Of course, those aren't the only issues Pham will face. In addition, there's determining whether local civic groups will be allowed to manage alcohol sales during Pride, but Pham said that a production company for the event hasn't even been chosen yet, so that decision is still a ways off.

Other matters to be dealt with include meeting increased revenue needs, he said, as well as the increased costs to produce the event, and diversifying revenue streams. The city's fiscal year 2022-2023 budget included $300,000 for the Pride committee to help it recover from having to mothball its in-person parade and celebration the last two years due to the COVID pandemic.

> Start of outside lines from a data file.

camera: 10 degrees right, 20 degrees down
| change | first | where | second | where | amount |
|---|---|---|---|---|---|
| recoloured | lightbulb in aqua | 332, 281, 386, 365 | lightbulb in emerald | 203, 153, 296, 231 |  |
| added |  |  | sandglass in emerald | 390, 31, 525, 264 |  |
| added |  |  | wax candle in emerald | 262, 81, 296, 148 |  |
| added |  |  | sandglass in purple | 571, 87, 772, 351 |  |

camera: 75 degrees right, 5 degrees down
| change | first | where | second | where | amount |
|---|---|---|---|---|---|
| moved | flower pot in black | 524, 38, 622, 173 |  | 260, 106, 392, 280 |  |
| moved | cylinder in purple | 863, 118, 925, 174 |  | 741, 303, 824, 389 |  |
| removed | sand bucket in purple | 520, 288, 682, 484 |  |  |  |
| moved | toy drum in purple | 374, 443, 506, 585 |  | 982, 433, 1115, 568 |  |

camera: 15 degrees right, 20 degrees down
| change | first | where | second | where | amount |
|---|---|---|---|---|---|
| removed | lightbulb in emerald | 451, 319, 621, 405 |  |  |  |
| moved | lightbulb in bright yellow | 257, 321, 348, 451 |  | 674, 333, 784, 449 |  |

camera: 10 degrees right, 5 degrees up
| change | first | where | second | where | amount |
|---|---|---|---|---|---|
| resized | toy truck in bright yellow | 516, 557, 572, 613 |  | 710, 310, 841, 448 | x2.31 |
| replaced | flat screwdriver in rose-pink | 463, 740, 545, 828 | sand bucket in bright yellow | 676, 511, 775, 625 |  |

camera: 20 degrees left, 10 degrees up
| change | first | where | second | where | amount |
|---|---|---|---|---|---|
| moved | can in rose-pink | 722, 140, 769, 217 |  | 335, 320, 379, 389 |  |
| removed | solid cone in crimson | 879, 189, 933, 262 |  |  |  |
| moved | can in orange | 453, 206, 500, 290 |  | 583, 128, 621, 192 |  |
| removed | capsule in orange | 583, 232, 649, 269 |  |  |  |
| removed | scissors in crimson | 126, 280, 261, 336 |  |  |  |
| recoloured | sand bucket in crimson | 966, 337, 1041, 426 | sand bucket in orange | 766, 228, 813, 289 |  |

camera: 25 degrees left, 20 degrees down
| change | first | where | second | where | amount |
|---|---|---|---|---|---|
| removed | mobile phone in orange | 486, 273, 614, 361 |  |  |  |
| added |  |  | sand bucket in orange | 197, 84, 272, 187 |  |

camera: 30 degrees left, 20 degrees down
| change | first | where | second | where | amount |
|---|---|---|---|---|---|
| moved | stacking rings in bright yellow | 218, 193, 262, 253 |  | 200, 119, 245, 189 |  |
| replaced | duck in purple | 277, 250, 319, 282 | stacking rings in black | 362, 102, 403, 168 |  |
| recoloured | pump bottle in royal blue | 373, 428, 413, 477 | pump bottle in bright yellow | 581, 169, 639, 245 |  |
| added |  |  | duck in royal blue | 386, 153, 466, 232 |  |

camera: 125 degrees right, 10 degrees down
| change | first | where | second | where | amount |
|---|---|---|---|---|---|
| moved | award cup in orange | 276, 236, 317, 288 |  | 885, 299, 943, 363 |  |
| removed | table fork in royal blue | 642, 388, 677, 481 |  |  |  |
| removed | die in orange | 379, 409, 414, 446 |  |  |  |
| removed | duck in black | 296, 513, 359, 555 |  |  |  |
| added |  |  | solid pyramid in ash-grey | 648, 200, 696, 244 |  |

Despite all the work Pham faces, he told the B.A.R. that taking the post was a way of giving back, and of giving representation to the city's diverse communities.

"Marched in every parade since 2001," he said. "It is a calling and a way of giving back. I love my community, my organization. I am a happy warrior. A third of San Francisco's population are of Asian descent, and violence within our community has been on the rise. So, visibility and representation is important to our community."